In case it's not obvious, your code must actually find the words that solve the puzzle. That is, you're not allowed to determine the solution words by some other means and return them explicitly in an array. Looked at another way, if we changed the file words.txt, your code would proceed to find new sets of solutions relative to the words in that new file.

Save your work in a sketch titled WordPlay.

Submission

When you are ready to submit, please follow these steps.

  1. If necessary, review the Code Style Guide and use Processing's built-in auto format tool. You do not need to use the precise coding style outlined in the guide, but whatever style you use, your code must be clear, concise, consistent, and commented.

  2. If necessary, review the How To Submit document for a reminder on how to submit to LEARN.

  3. Make sure to include a comment at the top of all source files containing your name and student ID number.

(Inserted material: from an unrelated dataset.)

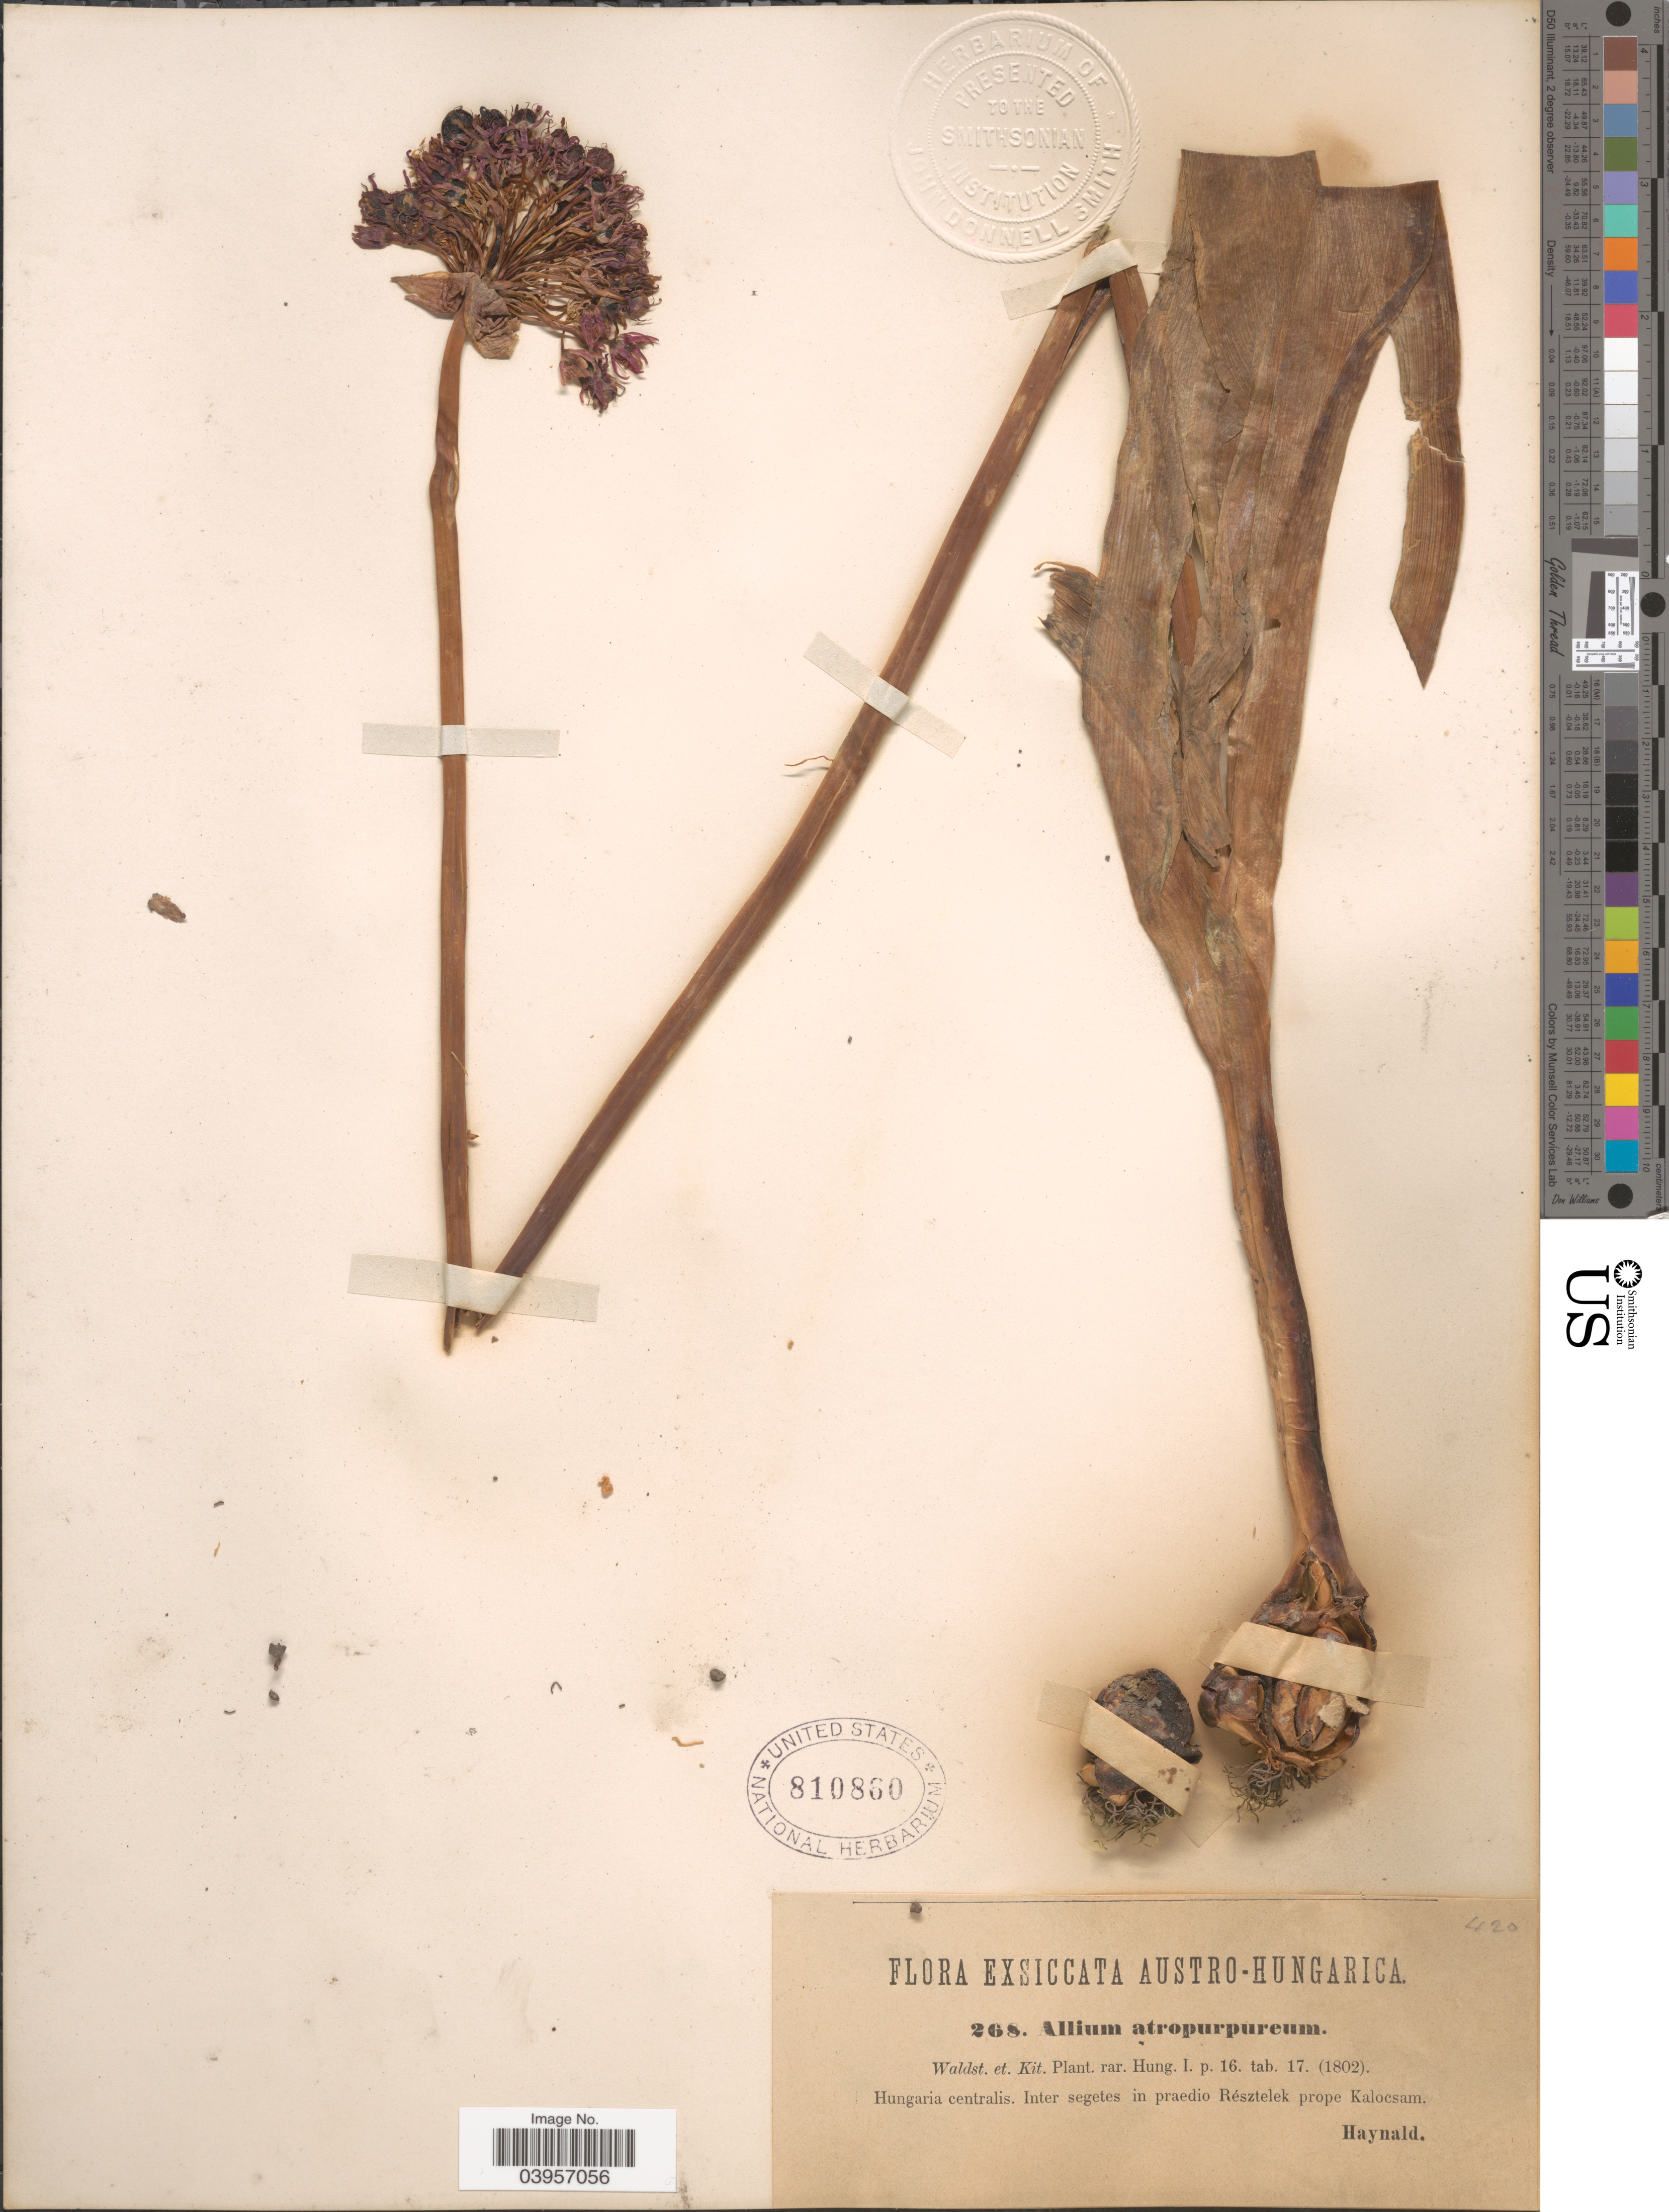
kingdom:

  4. Create a zip file called L08.zip containing the entire L08 folder and all its subfolders.

  5. Upload L08.zip to LEARN. Remember that you can (and should!) submit as many times as you like. That way, if there's a catastrophe, you and the course staff will still have access to a recent version of your code.

  6. If LEARN isn't working, and only if LEARN isn't working, please email your ZIP file to the course account (see the course home page for the address). In this case, you must mail your ZIP file before the deadline. Please use this only for emergencies, not "just in case". Submissions received after the deadline may receive feedback, but their marks will not count.